━━ DATA FOR THIS EXERCISE

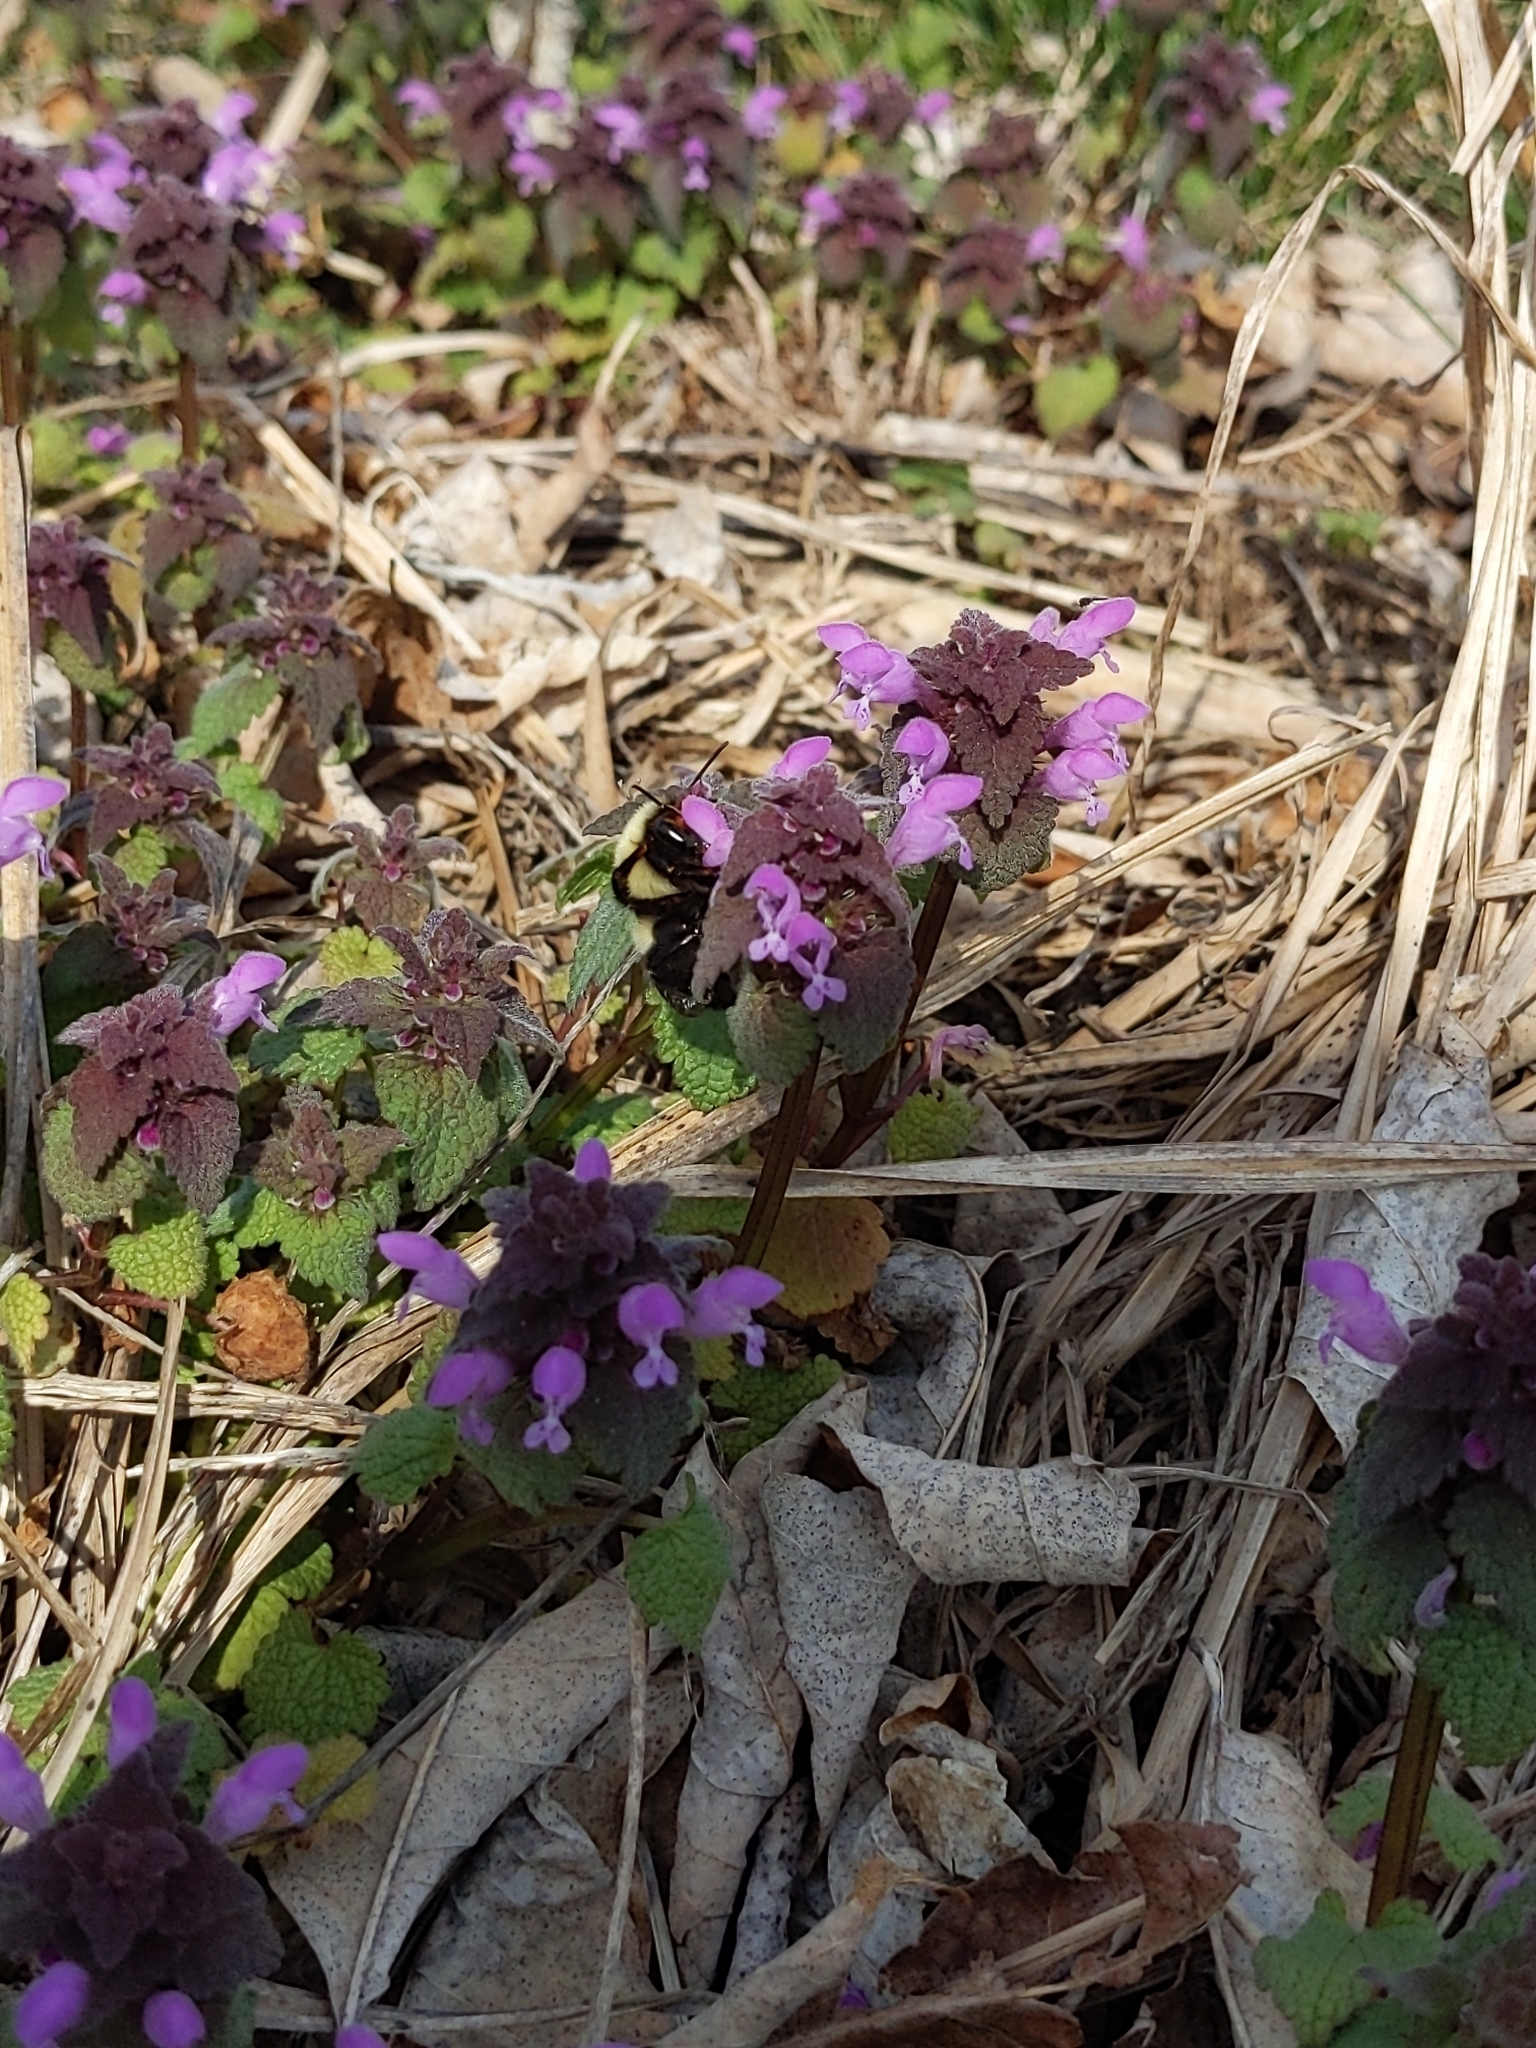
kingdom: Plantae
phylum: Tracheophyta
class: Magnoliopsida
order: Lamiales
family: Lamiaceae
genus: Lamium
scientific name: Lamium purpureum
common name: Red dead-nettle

━━━━
━━ DATA FOR THIS EXERCISE

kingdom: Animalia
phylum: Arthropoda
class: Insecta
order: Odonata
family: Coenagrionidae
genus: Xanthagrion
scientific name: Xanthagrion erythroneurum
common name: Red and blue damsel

━━━━
━━ DATA FOR THIS EXERCISE

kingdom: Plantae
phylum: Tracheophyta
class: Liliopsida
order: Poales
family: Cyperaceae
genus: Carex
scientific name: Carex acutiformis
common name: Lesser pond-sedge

━━━━

(TASK TO CARRY OUT)
Return each line in the records above that contains the string "common". Case counts.

(WRITTEN RESPONSE)
common name: Red dead-nettle
common name: Red and blue damsel
common name: Lesser pond-sedge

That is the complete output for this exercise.